[Opening Record set section]
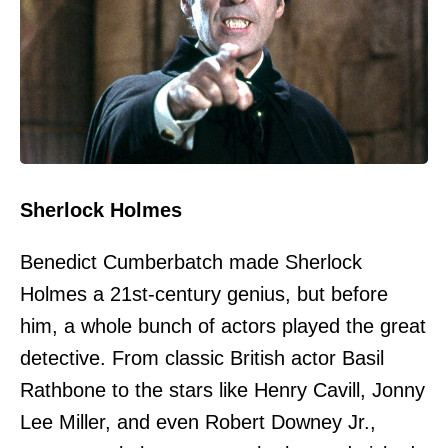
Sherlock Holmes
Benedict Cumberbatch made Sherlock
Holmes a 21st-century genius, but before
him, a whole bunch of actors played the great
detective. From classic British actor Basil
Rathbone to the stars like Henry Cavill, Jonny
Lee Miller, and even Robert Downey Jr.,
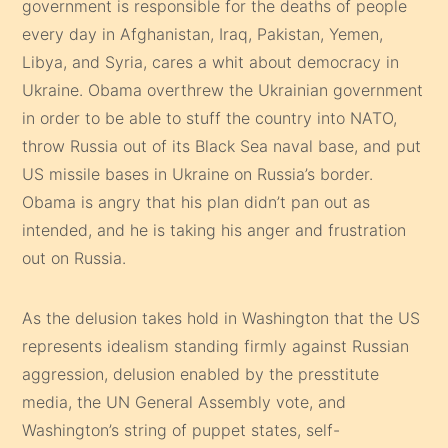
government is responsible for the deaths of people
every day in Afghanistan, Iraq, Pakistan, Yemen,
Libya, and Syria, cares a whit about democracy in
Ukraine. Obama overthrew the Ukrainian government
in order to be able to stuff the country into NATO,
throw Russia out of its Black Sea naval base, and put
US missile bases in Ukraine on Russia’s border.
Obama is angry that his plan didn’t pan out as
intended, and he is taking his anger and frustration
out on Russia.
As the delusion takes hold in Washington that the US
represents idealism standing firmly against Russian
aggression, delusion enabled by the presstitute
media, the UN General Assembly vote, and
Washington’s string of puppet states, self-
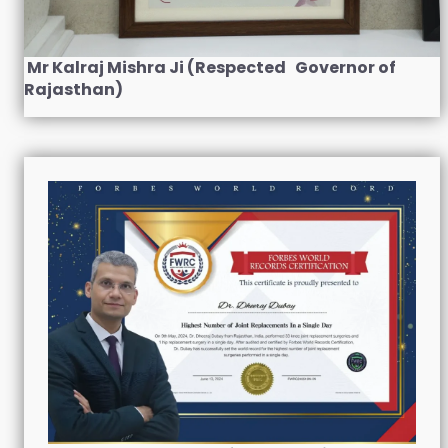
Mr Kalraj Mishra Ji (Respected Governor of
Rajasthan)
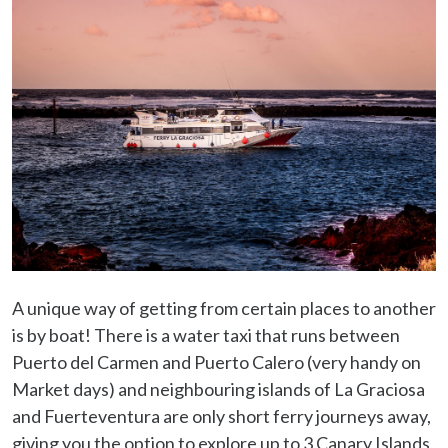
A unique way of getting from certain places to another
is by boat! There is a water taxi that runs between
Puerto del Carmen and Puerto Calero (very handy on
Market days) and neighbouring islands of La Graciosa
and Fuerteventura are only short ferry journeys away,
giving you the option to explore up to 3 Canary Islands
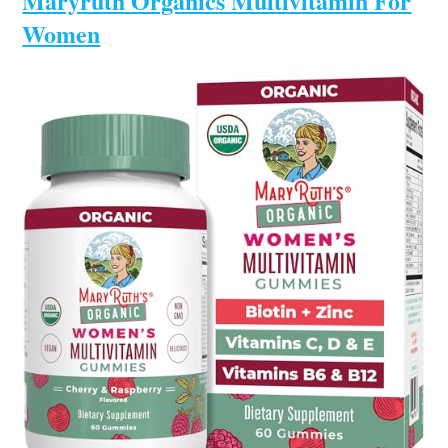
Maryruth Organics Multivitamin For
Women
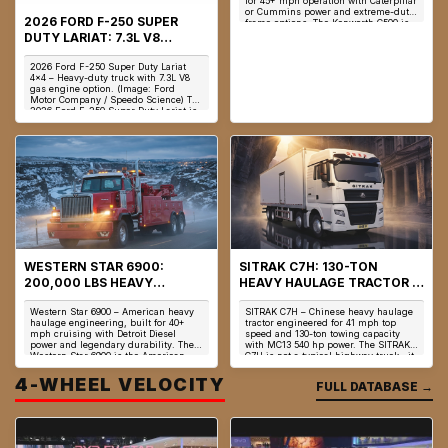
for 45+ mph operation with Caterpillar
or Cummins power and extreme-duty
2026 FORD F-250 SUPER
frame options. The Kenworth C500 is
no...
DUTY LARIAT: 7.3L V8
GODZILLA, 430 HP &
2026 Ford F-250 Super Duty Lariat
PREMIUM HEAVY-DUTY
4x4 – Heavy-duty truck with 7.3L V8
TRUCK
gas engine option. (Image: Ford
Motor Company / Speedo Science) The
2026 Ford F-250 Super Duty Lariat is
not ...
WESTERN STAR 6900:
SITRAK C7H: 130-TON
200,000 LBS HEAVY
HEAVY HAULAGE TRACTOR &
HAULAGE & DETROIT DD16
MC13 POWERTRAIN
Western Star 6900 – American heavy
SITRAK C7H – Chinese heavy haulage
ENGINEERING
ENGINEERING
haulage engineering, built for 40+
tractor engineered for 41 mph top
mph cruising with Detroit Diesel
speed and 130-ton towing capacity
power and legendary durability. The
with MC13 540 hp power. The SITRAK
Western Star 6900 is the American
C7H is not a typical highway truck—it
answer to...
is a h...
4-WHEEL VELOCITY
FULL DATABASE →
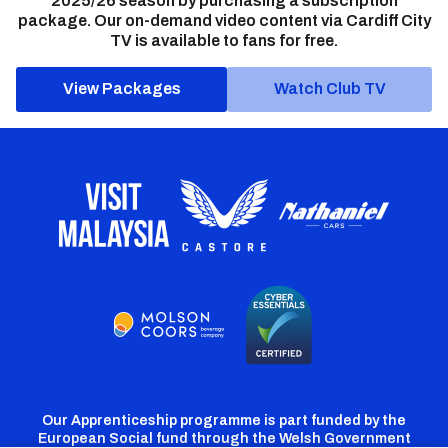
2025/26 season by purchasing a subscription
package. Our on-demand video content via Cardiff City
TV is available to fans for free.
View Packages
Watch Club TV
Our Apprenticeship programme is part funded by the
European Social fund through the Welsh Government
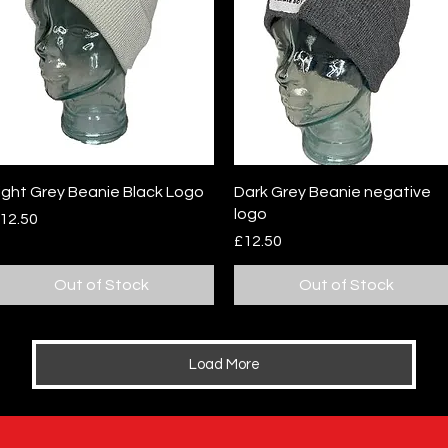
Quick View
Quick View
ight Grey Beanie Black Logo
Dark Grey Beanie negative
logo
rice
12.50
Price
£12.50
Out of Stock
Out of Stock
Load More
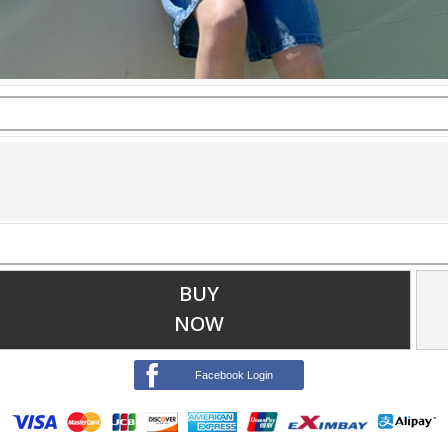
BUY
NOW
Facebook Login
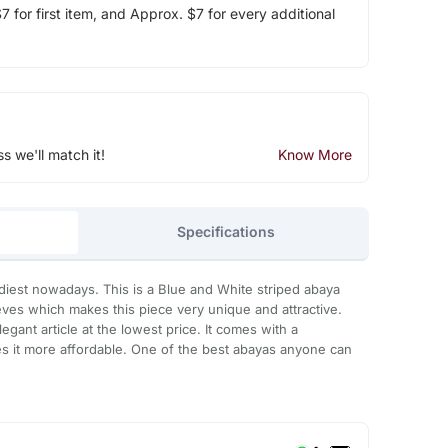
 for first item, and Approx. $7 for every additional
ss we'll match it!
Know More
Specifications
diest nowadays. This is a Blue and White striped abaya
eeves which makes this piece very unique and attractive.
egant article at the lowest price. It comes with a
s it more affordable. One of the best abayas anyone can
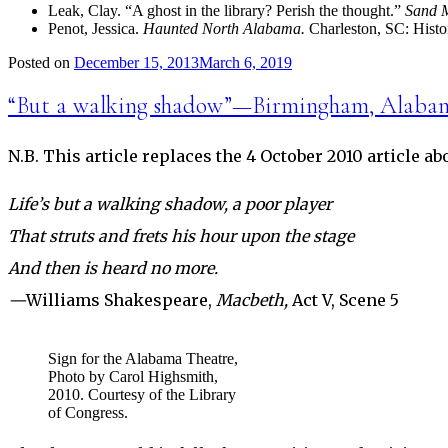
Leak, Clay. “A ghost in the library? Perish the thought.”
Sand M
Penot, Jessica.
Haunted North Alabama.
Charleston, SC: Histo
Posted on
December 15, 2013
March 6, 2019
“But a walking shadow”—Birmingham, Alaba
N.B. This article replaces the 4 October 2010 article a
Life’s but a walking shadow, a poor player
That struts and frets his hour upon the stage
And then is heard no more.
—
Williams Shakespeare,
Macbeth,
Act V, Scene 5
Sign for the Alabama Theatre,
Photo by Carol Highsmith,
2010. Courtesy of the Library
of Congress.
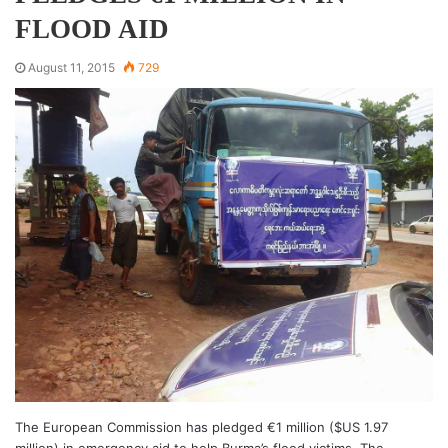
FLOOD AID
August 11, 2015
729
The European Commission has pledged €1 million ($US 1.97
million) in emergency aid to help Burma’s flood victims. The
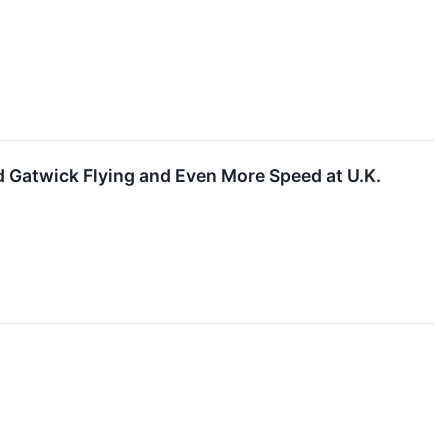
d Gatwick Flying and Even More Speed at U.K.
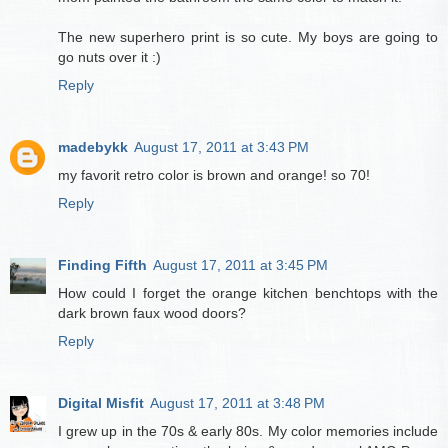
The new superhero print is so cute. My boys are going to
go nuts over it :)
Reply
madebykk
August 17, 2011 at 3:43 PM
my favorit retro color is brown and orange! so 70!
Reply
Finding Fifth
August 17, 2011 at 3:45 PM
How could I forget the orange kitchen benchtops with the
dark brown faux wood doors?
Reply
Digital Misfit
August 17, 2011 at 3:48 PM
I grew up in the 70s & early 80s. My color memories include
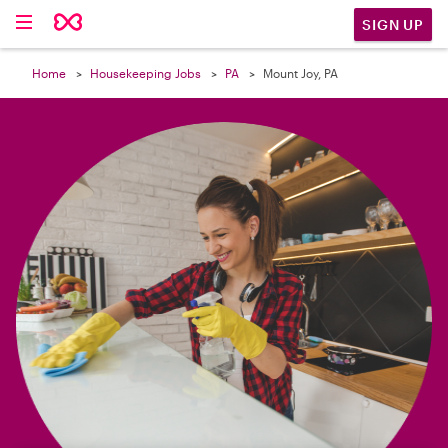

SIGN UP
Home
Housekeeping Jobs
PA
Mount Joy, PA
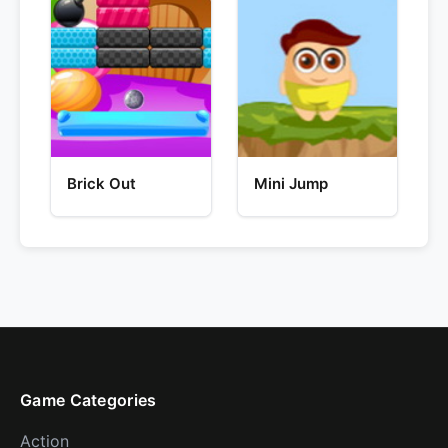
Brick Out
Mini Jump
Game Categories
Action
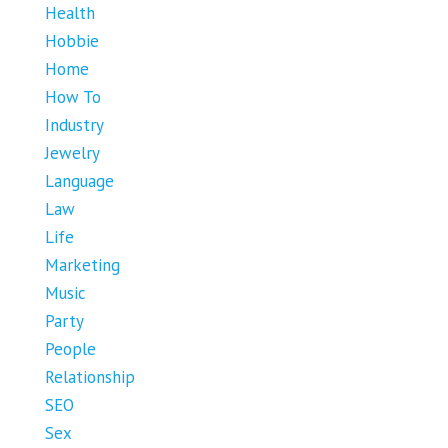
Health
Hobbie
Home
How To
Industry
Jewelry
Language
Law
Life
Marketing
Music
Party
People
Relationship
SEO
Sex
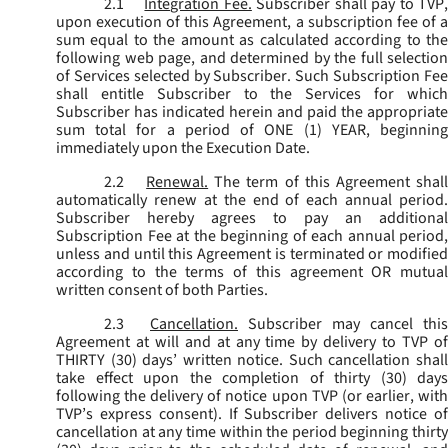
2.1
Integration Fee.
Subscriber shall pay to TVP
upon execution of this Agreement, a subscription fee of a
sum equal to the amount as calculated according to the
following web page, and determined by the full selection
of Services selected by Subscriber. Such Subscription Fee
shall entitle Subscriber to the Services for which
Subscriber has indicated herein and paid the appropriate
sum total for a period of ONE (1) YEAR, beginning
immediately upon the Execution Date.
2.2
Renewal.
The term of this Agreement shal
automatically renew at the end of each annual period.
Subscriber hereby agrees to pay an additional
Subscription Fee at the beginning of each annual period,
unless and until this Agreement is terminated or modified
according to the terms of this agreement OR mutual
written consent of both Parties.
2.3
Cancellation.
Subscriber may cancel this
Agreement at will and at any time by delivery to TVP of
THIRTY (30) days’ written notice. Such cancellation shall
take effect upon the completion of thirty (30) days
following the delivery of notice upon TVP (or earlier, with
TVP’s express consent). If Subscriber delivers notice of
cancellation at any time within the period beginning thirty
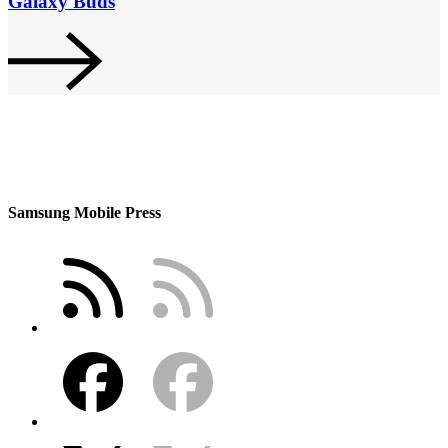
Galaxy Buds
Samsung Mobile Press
[Closing Record set section]
Show every line of the data above that contains the string "period".

sum total for a period of ONE (1) YEAR, beginning
automatically renew at the end of each annual period.
Subscription Fee at the beginning of each annual period,
cancellation at any time within the period beginning thirty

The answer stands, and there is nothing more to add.